The reason they make those hyperbolic statements is that they _know_ there is
little
chance they can be proven wrong.  Because Deep Blue 2 is simply no longer
playing
chess.  IE once someone stops doing something, and becomes too old to do it
again, then
it is easy for others to say "I am better now than he was back then" because
they know
there is no way to disprove that (without a time machine).


>
>Would you say that your experiment with GENIUS 2 reflects the similar relation
>as in DB2 and JUNIOR? Because then the result would be 6-0.
>


I don't know, obviously.  But I would expect deep blue 2 to beat any program of
today.
Solidly at least.  Maybe not 10 - 0 as I have no way to guestimate such numbers,
but I
have no doubt that it would at least win handily enough that it would be clearly
stronger.




>
>>
>>All I can say about DB2 vs the micros is that it is about 200x faster.  That's
>>more than enough.
>>Null-move or not.  IE I wouldn't want to play a match Crafty vs
>>Crafty/no-null/200x faster,
>>myself, and that would not be a completely fair test since I know that DB did
>>some things in
>>their eval that I am not doing at present...
>
>
>Ah, another question. Would you think that that what they did in the eval would
>pay in comp vs comp or more in comp vs human? If possible please give us a few
>general factors of importance in that sense of comparison. What is where
>especially important. Hope that is not a repetition. I find the explanations
>with side looks to the past extremely valuable. What I hope for my questions
>too.
>
>Rolf Tueschen


That I don't know.  Since they specifically tuned for humans, anything would be
possible
vs comps.  But the problem is that their search tree is so large, it will cover
for some
potential mistakes their eval might make.  Although Hsu's test suggested that
their eval
was quite good against commercial programs (and mine too, of course).

SET TASK A — Update the part of the records that opens with the line containing "pose: elev=192.9 azim=157.4" and closes with the line containing "Dot at: (138, 252)". Replace "roll" with "bank", change nothing else, and return only those lines.

PROVIDED INFORMATION —
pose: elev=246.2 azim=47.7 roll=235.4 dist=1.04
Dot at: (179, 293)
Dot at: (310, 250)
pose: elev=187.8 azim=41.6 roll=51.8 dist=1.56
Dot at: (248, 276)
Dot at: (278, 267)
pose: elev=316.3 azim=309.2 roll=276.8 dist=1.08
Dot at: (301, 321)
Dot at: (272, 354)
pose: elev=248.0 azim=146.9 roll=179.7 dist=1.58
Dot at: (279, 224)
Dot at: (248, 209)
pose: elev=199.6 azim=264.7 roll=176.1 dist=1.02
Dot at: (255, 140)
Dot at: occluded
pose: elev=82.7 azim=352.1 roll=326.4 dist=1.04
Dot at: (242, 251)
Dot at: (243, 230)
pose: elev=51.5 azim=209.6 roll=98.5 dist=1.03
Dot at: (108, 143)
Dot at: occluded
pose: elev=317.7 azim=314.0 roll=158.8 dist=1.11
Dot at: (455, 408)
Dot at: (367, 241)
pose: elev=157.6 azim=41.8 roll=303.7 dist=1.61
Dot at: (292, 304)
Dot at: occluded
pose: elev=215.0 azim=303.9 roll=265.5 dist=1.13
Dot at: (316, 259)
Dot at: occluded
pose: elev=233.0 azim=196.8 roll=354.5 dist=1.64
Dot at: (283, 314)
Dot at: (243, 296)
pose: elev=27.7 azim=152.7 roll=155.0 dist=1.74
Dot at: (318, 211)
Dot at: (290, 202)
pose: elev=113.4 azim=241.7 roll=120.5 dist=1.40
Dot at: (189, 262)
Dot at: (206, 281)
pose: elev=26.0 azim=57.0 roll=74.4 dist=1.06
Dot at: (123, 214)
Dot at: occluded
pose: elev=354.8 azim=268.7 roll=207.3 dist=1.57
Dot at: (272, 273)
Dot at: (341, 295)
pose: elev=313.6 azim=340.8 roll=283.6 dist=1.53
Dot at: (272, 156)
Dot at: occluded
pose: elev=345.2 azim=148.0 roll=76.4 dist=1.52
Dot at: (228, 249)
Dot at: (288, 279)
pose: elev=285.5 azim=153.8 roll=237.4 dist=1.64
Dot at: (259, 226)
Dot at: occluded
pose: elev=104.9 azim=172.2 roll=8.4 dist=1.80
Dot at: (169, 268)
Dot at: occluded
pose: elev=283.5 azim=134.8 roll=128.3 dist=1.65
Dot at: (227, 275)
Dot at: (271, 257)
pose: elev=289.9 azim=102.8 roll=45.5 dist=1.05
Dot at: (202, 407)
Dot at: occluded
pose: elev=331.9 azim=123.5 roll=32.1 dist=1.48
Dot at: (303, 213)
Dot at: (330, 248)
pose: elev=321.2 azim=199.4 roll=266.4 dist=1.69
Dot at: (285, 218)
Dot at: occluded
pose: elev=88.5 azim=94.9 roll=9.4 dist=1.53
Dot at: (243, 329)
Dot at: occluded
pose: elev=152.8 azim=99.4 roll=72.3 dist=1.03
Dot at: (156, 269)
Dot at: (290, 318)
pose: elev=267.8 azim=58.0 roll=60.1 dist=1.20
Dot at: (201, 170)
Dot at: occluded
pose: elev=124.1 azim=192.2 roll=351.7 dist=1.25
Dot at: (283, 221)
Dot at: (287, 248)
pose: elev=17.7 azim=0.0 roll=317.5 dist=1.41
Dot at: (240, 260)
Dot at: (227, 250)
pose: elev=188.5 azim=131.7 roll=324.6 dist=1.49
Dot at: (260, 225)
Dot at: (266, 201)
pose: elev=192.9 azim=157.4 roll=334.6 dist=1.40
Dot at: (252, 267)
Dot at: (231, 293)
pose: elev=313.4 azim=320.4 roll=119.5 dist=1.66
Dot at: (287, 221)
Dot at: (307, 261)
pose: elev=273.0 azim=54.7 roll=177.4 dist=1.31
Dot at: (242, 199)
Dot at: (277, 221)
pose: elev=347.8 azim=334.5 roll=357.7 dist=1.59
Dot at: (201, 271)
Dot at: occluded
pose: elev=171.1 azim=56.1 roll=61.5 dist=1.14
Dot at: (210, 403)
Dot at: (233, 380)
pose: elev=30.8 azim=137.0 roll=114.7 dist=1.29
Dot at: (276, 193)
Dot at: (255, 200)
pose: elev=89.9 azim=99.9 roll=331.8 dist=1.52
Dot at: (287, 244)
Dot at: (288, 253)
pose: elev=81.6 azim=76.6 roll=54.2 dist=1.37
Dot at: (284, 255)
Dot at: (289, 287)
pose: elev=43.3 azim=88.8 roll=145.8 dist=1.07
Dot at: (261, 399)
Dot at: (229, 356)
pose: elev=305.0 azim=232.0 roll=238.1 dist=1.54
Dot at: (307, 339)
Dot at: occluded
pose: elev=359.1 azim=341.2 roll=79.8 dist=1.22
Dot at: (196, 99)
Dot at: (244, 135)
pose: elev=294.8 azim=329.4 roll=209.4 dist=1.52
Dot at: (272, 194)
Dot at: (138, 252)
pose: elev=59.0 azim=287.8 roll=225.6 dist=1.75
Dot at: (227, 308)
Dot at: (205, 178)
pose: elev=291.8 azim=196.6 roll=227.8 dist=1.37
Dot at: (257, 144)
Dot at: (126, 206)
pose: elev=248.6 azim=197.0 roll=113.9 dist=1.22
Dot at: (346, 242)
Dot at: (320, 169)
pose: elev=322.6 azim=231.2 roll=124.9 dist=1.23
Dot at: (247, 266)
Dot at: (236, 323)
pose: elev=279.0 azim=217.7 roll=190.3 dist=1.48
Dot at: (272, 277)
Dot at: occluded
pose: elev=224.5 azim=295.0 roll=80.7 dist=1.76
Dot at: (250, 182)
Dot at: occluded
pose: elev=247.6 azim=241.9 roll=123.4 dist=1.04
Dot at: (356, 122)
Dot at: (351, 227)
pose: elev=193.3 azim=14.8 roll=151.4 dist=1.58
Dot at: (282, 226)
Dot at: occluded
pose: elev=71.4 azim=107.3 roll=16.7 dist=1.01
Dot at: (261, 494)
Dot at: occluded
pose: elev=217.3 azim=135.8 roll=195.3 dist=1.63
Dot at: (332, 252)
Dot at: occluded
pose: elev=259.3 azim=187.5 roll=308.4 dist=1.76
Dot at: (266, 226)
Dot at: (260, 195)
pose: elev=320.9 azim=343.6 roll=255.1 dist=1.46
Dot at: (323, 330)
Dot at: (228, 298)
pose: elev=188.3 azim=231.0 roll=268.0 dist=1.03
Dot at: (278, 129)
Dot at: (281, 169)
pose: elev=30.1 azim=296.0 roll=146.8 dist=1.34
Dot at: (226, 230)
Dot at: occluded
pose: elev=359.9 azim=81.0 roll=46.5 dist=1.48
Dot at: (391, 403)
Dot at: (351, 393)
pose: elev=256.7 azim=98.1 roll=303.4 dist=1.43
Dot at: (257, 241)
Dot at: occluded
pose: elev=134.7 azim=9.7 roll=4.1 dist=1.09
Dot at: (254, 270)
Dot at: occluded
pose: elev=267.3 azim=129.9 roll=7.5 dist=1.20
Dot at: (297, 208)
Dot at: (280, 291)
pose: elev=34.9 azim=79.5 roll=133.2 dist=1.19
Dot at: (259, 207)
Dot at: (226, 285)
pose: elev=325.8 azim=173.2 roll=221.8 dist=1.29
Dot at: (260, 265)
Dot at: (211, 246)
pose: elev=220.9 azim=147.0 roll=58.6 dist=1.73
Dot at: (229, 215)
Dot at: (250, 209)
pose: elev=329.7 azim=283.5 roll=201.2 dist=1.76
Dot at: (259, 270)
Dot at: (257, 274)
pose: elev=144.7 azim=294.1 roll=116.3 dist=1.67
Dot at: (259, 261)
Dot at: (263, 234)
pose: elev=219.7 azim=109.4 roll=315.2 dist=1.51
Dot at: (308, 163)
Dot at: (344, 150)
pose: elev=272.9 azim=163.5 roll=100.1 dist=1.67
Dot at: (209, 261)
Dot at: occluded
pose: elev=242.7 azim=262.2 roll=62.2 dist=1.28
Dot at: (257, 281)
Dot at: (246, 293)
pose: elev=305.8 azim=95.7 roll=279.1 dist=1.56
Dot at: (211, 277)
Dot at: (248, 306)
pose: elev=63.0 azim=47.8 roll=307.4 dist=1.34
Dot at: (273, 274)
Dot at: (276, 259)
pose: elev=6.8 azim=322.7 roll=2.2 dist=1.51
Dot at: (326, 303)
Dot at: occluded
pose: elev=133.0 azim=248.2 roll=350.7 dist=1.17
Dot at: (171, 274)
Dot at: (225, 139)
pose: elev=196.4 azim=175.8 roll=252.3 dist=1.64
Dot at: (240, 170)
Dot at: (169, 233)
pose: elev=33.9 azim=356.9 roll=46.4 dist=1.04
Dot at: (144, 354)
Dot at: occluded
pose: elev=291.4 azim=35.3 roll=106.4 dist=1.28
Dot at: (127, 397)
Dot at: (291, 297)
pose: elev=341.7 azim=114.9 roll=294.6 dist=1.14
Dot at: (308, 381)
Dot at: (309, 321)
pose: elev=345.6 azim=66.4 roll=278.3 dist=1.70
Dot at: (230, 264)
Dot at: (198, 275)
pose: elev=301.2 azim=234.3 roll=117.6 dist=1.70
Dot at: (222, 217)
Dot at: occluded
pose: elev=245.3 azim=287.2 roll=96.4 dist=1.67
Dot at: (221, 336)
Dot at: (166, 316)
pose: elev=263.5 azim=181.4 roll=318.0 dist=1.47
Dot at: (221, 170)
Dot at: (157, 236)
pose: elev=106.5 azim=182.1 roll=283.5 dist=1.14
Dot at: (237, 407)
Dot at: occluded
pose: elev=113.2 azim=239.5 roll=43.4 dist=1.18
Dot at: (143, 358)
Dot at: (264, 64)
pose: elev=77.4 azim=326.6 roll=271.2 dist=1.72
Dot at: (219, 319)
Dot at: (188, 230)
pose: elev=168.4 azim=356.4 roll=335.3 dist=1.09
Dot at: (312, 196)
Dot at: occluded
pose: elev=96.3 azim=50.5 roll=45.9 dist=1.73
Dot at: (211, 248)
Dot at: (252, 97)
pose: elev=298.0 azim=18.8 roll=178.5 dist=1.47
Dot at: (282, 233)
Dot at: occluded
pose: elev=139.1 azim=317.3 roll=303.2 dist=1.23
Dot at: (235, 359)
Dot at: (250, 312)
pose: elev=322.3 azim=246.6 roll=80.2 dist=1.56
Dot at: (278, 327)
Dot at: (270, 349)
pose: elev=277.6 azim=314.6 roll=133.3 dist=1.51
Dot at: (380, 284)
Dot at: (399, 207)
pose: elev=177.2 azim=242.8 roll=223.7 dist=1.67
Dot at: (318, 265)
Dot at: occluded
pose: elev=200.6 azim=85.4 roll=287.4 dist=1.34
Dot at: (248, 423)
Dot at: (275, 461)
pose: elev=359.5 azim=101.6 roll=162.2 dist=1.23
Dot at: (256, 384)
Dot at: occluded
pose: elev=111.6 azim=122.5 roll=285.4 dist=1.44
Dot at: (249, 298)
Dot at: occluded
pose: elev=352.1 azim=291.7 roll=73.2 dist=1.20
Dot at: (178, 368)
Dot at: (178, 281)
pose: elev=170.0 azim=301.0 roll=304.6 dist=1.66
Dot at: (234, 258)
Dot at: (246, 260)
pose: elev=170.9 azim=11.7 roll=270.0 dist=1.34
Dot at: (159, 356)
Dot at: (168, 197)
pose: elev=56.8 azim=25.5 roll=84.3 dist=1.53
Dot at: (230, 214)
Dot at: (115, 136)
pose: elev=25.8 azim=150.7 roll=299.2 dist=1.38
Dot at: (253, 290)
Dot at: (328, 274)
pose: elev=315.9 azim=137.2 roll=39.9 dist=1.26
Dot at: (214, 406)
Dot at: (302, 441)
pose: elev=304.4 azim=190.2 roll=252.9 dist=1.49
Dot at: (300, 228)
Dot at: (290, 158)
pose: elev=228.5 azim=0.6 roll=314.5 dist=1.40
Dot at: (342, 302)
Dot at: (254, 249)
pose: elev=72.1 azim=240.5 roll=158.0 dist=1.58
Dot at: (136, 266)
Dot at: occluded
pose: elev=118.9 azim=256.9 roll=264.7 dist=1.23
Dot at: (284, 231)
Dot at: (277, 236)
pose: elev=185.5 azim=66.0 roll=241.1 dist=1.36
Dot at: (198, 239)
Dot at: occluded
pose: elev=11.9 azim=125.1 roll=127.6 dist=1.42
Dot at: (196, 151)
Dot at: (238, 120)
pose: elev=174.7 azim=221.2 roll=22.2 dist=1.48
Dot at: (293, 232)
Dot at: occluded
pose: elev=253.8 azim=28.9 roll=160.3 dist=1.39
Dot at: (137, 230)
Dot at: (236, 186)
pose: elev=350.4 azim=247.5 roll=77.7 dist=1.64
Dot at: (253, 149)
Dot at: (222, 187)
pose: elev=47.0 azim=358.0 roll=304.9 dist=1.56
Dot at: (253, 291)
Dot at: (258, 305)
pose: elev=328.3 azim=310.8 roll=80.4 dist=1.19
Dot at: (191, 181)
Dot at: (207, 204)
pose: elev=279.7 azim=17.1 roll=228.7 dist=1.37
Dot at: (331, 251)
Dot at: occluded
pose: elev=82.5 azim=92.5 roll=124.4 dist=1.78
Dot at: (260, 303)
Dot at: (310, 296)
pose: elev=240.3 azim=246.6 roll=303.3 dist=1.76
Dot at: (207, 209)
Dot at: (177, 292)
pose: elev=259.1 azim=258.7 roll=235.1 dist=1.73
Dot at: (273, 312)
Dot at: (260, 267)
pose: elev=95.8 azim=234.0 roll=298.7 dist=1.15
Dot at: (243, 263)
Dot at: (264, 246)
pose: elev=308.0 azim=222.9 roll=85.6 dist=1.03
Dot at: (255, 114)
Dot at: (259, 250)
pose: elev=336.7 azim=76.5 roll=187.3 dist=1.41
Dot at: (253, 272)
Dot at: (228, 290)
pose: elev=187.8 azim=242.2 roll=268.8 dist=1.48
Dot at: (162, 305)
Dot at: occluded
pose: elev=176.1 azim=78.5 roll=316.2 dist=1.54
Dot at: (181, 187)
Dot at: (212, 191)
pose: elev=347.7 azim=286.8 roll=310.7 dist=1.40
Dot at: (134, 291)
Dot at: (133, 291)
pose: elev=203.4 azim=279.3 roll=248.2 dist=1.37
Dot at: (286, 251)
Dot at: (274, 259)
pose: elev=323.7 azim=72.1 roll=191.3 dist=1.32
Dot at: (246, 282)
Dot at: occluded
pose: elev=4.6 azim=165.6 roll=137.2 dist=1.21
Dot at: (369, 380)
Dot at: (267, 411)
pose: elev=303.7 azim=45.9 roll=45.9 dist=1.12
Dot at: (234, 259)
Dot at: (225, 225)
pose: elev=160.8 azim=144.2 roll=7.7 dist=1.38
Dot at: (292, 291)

SET TASK B — Return the part of the post on Deep Blue 2 that opens with the words "The reason they" and closes with "would be 6-0.", copied precisely.

FULL OUTPUT A —
pose: elev=192.9 azim=157.4 bank=334.6 dist=1.40
Dot at: (252, 267)
Dot at: (231, 293)
pose: elev=313.4 azim=320.4 bank=119.5 dist=1.66
Dot at: (287, 221)
Dot at: (307, 261)
pose: elev=273.0 azim=54.7 bank=177.4 dist=1.31
Dot at: (242, 199)
Dot at: (277, 221)
pose: elev=347.8 azim=334.5 bank=357.7 dist=1.59
Dot at: (201, 271)
Dot at: occluded
pose: elev=171.1 azim=56.1 bank=61.5 dist=1.14
Dot at: (210, 403)
Dot at: (233, 380)
pose: elev=30.8 azim=137.0 bank=114.7 dist=1.29
Dot at: (276, 193)
Dot at: (255, 200)
pose: elev=89.9 azim=99.9 bank=331.8 dist=1.52
Dot at: (287, 244)
Dot at: (288, 253)
pose: elev=81.6 azim=76.6 bank=54.2 dist=1.37
Dot at: (284, 255)
Dot at: (289, 287)
pose: elev=43.3 azim=88.8 bank=145.8 dist=1.07
Dot at: (261, 399)
Dot at: (229, 356)
pose: elev=305.0 azim=232.0 bank=238.1 dist=1.54
Dot at: (307, 339)
Dot at: occluded
pose: elev=359.1 azim=341.2 bank=79.8 dist=1.22
Dot at: (196, 99)
Dot at: (244, 135)
pose: elev=294.8 azim=329.4 bank=209.4 dist=1.52
Dot at: (272, 194)
Dot at: (138, 252)

FULL OUTPUT B —
The reason they make those hyperbolic statements is that they _know_ there is
little
chance they can be proven wrong.  Because Deep Blue 2 is simply no longer
playing
chess.  IE once someone stops doing something, and becomes too old to do it
again, then
it is easy for others to say "I am better now than he was back then" because
they know
there is no way to disprove that (without a time machine).


>
>Would you say that your experiment with GENIUS 2 reflects the similar relation
>as in DB2 and JUNIOR? Because then the result would be 6-0.